Alles was ich habe, sind Fragen: „Was kann … die Anwesenheit einer Frau bringen?“
Onmma sieht mich lange an und erwidert: „Mal von dem Augenscheinlichen abgesehen, könnte eine Frau diese stacheligen Kakteen zum Blühen bringen. Ihnen ein Leben zeigen, das sie vergessen haben. Sie daran erinnern, dass er mehr gibt, als nur das eigene Leben.“
„Mehr?“, frage ich leise.
„Eine Frau in der Nähe zu haben, ist der erste Schritt, sie daran zu erinnern, dass es mehr gibt als nur das eigene Ich. Dass es eine Zeit gegeben hat, in der sie liebten, davon träumten zu heiraten, eine Familie zu gründen und Kinder in die Welt zu setzen.“
„Und das nur durch die Anwesenheit einer Frau?“, frage ich mich selbst laut.
„Wenn diese Frau liebreizend ist, sicherlich.“
Ich schlucke die nächste Frage herunter, als ein Schmerz durch meine Schulter zuckt, mich daran erinnert, dass ich nicht hier bleiben darf. Dass ich gejagt werde. Also sage ich einfach: „Ich hoffe, ihr findet solch eine Frau.“
„Das hoffe ich auch“, erwidert Onmma und schweigt eine Weile.
„Wie ist es da oben, in dem Refugium?“
Auch wenn ich auf diese Frage gewartet habe, kommt sie überraschend. Ich schlucke und weiß nicht, was ich sagen soll. „Es ist … es ist … einsam.“ Ich blicke auf mein Armband. „Es sind so viele von uns und doch ist jeder in seinem Körper gefangen, kann nicht mit den anderen kommunizieren.“
„Du scheinst gut genug kommunizieren zu können“, wirft Onmma grübelnd ein.
„Ich … bin eine der wenigen Ausnahmen“, gestehe ich.
„Wie viele Ausnahmen hast du in deiner Zeit dort getroffen?“ Onmmas Augen glitzern und ich glaube mehr zu sehen als bloße Neugier.
„Eine …“, flüstere ich leise in dem Wissen, dass ihm meine Antwort nicht gefallen wird.
„Wie viele seid ihr ungefähr?“
Ich kann ihm keine Zahl nennen, stelle mir den Frühstückssaal vor und erwidere zögerlich: „Tausend, vielleicht.“ Onmma atmet schwer ein und aus und flüstert: „Zwei aus tausend?“
Höre ich Verzweiflung in seiner sonst so ruhigen und kraftvollen Stimme?

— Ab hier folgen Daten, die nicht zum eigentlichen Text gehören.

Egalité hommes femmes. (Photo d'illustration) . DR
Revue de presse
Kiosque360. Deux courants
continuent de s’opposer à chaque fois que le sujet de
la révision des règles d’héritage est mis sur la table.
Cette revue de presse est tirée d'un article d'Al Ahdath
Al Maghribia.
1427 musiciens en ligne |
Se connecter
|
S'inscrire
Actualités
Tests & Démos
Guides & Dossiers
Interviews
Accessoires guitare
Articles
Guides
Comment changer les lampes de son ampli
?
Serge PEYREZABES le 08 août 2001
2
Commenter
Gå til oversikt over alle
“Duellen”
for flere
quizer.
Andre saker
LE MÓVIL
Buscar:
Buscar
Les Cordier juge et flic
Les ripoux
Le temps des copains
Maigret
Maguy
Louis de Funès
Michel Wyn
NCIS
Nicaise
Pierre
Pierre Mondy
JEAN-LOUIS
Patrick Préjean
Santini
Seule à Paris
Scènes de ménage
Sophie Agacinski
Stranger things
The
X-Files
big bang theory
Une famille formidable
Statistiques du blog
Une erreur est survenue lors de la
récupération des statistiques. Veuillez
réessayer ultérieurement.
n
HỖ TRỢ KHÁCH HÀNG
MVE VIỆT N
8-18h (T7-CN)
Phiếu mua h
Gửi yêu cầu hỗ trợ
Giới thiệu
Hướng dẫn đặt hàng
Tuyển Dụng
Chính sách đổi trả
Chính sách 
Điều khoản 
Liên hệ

„Wie bist du entkommen?“, fragt Onmma und ich erwidere wahrheitsgetreu: „Man hat mich gehen lassen.“
„Man hat dich gehen lassen?“
Ich kann Onmma den Zweifel in der Stimme nicht vorwerfen und sage: „Cailan hat ein Auge auf mich geworfen. Er … er hat mich gehen lassen, um mich jagen zu können.“
„Und der Streifschuss an der Schulter war ein Warnschuss“, sagt Onmma und ich nicke. Der ganze Horror schwappt über mich und ich weiß, ich kann nicht das Leben der anderen gefährden.
„Ich muss heute noch aufbrechen. Ich bin einen Abhang heruntergestürzt und noch so weit gelaufen, wie ich konnte. Es wird dauern, bis er meine Spur wieder aufnehmen kann. Aber er wird nicht aufgeben.“
„Okay. Aber bleib noch diese Nacht. Am kommenden Morgen kannst du aufbrechen.“
Ich presse die Lippen aufeinander und nicke.
„Leg dich hin und schlafe! Du wirst jede Kraftreserve brauchen.“
„Wo … wo ist mein Rucksack?“, frage ich vorsichtig.
„Du legst dich schlafen und ich sorge dafür, dass er gefüllt neben dir liegt, wenn du das nächste Mal erwachst.“
Ich nicke und lege mich an meinen Platz, schließe die Augen und versuche die Frage zu ignorieren, die hinter meiner Schläfe pocht: Wozu werde ich Kraftreserven brauchen? Um Cailan zu entkommen? Selbst wenn es mir gelingen sollte, was erwartet mich da draußen? Meine Gedanken kreisen um sich selbst, bis die Müdigkeit mich einholt und in die erholsame Schwärze herunterzieht.